◆ Brief
Write what comes next in the forum post below about rounding and tapering a long dowel with a router, starting after its last sentence.
====== Provided text
I've never tried a taper with this method. if you make one end wider than 1-1/8", I think that the problem is that it won't be round at that end. 
There is another method that I have used to make a larger cylinder that is easier to use to make it tapered but I am not sure how well it will work with a long narrow dowel,especially one this long. You use a box bit on the router table and mount the blank in a jig that allows you to slide the blank over the bit while rotating the blank. To make it tapered, you shim one end. I've attached a picture of the jig I used to make a drive roller for my shop built stationary belt sander. Yours would need to be long enough to hold the 30" blank. The second picture shows the underside where you can see one of the shims I hot glued on to make it tapered. It might be easier to do the tapering by hand after using the roundover bit method.
============
====== Given information
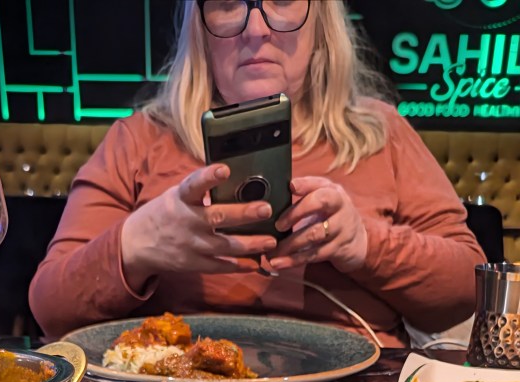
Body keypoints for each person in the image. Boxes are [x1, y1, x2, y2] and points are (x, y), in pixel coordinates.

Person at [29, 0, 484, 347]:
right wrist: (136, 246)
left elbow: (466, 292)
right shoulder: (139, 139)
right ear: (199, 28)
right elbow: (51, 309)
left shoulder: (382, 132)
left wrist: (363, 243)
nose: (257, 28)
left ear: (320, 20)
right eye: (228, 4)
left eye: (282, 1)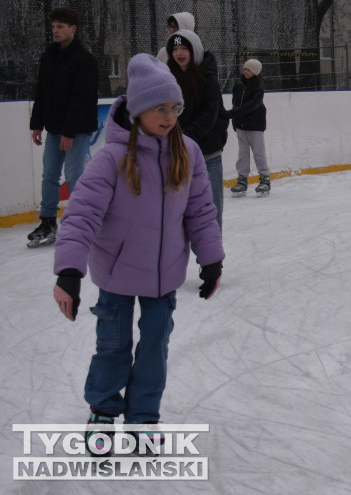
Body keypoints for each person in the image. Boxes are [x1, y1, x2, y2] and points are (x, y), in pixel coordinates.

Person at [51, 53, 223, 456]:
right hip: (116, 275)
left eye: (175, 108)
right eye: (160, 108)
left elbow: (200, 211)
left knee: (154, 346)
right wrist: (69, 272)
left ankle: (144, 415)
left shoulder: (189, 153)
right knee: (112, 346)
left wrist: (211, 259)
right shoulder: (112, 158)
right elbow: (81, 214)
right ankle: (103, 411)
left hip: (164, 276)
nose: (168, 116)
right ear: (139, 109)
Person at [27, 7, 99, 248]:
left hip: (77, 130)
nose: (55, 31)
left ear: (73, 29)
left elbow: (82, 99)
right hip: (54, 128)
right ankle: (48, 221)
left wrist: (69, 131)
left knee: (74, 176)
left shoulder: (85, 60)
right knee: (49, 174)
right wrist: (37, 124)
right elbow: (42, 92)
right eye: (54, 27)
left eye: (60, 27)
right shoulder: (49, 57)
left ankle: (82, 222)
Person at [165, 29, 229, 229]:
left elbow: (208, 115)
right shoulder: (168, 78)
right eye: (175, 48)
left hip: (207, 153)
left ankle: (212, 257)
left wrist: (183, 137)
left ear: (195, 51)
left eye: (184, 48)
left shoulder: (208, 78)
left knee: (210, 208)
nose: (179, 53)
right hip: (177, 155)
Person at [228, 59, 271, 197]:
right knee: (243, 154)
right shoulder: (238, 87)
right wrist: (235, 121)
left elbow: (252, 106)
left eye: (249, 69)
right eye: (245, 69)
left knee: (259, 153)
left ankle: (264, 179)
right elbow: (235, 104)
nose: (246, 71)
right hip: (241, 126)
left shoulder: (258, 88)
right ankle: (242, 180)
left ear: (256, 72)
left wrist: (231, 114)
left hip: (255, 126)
============
◆ Answer to this exercise
----------



## MikeTurner (Jun 30, 2012)

Yeah Im sure you are right…I am good with just the round over you got me straight on!! Thanks a bunch!!!!


----------



## Lazyman (Aug 8, 2014)

Let us know how it goes. I would like to see some of the flutes you make.


----------



## MikeTurner (Jun 30, 2012)

Here is my simple website.

http://mikeaturner.yolasite.com


----------



## Lazyman (Aug 8, 2014)

Some Beautiful work.


----------



## MikeTurner (Jun 30, 2012)

Thank you!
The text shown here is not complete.